The current meta-analysis has several strengths. First, we focused only on sCAP to avoid the confounding effects of disease severity. In addition, the low heterogeneity in most outcomes, which may be attributed to similar infection types and patient characteristics among the included studies, may indicate a low risk of bias. Second, despite the need for further evidence to elucidate the survival benefit of corticosteroids on TSA, there was robust evidence to support a lower risk of MV and shorter length of stay in the intervention group. Therefore, our findings suggest clinical benefits of adjunctive corticosteroids in the treatment of patients with sCAP.
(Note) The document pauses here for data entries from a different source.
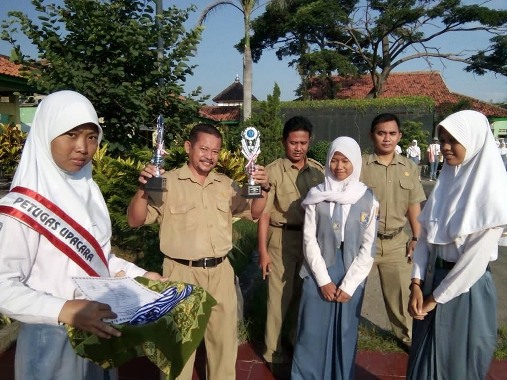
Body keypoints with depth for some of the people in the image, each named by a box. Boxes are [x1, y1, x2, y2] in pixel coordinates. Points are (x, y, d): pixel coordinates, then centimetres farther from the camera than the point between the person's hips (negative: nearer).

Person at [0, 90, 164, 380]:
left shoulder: (88, 190, 1)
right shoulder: (23, 206, -21)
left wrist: (140, 274, 3)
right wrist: (64, 311, -32)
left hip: (99, 329, 7)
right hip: (53, 338, -7)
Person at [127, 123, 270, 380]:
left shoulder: (226, 184, 8)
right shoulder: (168, 182, -6)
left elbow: (254, 213, 12)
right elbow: (135, 221, -9)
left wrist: (263, 189, -7)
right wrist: (143, 188, -26)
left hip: (220, 272, 4)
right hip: (182, 272, -4)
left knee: (224, 336, 18)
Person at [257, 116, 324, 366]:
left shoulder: (318, 170, 2)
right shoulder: (273, 171, -11)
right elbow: (264, 214, -11)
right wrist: (263, 250, -13)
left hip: (311, 237, 4)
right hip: (283, 238, -4)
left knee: (304, 293, 18)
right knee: (279, 294, 9)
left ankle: (297, 342, 41)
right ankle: (273, 349, 31)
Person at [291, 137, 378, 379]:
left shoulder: (368, 199, -1)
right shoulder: (316, 196, -1)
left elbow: (368, 246, -2)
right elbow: (309, 240, -3)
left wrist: (349, 284, -7)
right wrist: (324, 280, -8)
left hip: (352, 276, 0)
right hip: (318, 274, 0)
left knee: (345, 332, 12)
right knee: (313, 332, 7)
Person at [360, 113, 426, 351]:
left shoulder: (409, 168, 4)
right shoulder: (360, 166, -9)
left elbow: (414, 205, 9)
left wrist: (416, 237, 5)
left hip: (397, 241, 3)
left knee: (401, 291, 16)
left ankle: (406, 335, 38)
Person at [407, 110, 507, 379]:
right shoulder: (446, 180, 3)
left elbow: (477, 256, -18)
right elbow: (425, 235, 3)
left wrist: (437, 297, -12)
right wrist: (417, 284, -6)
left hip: (467, 289, -6)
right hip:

This study has several limitations. First, the number of studies focusing on the adjunctive use of corticosteroids in patients with sCAP is limited, which may contribute to the inconclusive evidence regarding the survival benefit and safety of TSA. Secondly, it is noteworthy that the definitions of sCAP employed in each included RCTs were not the same. However, our subgroup analysis of these variations displayed a similar trend. Lastly, the dose, regimen, and treatment duration of corticosteroids varied among the included RCTs, making it difficult to determine the optimal use of corticosteroids in this clinical context. In this study, we found patients who received hydrocortisone and who used corticosteroids with a duration of ≤ eight days and without tapering had significantly lower risks of mortality. These results suggested that the optimal corticosteroid regimen for sCAP might be hydrocortisone with a treatment duration of ≤ eight days and without tapering. However, further study is warranted to clarify these issues.

In conclusion, the current meta-analysis showed that systemic corticosteroids can provide additional survival and other clinical benefits, including a lower risk of MV use and shorter ICU and hospital stays in the treatment of patients with sCAP. In addition, adjunctive corticosteroids did not increase the AEs such as GI tract bleeding, HIA, and AKI in this clinical entity. However, inconclusive evidence was found from trial sequential analysis, and further studies are warranted to verify our findings.